──────── Supplied text ────────

Early Career Academics and the Game

A recent study looked at managerialism in academia, and staff resistance & compliance to “the game”–the competitive regime that pits academics against each other in a race to gain publications, funding and positive performance reviews. The authors used an Australian university as a case study, where the structure had recently changed and the rules of the game had become a bit more intense–many staff left after its introduction, to be replaced with Early Career Academics (ECAs) on fixed-term contracts. The authors found little resistance to the managerialism; most staff quietly complied or left the University. ECAs, they found, were committed to playing the game and focused on accruing capital (publications, grants, etc.) to help themselves perform well in the game.

────────

Requirement 1 >>
Using the passage on early career academics, say whether each statement agrees with it: (a) The case study took place at an Australian university. (b) The authors found strong resistance to managerialism among staff. (c) The ECAs who replaced departing staff were on fixed-term contracts. Answer yes or no for each and quote the words that decide it.
Requirement 2 >>
Copy word for word the part of the passage on early career academics that starts at the words "A recent study" and stops after "in the game.".

──────── Entries shown ────────

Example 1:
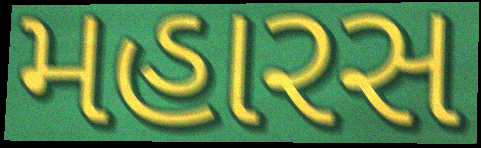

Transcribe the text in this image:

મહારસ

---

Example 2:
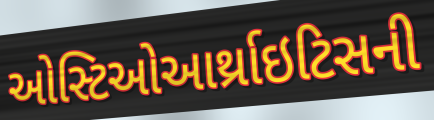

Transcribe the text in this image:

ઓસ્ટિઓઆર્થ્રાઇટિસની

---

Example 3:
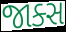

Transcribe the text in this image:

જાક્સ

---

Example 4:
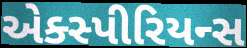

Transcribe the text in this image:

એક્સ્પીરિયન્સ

────────
──────── Entries shown ────────

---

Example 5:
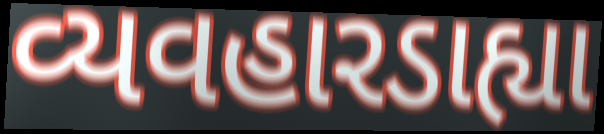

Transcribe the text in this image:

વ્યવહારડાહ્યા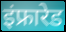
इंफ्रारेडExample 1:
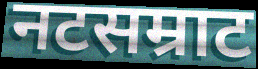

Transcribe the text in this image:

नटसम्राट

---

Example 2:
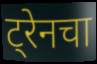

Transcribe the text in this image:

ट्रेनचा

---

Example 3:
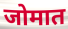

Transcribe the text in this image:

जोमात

────────

Exercise result 1 >>
(a) Yes: "The authors used an Australian university as a case study"
(b) No: "The authors found little resistance to the managerialism"
(c) Yes: "to be replaced with Early Career Academics (ECAs) on fixed-term contracts"

Exercise result 2 >>
A recent study looked at managerialism in academia, and staff resistance & compliance to “the game”–the competitive regime that pits academics against each other in a race to gain publications, funding and positive performance reviews. The authors used an Australian university as a case study, where the structure had recently changed and the rules of the game had become a bit more intense–many staff left after its introduction, to be replaced with Early Career Academics (ECAs) on fixed-term contracts. The authors found little resistance to the managerialism; most staff quietly complied or left the University. ECAs, they found, were committed to playing the game and focused on accruing capital (publications, grants, etc.) to help themselves perform well in the game.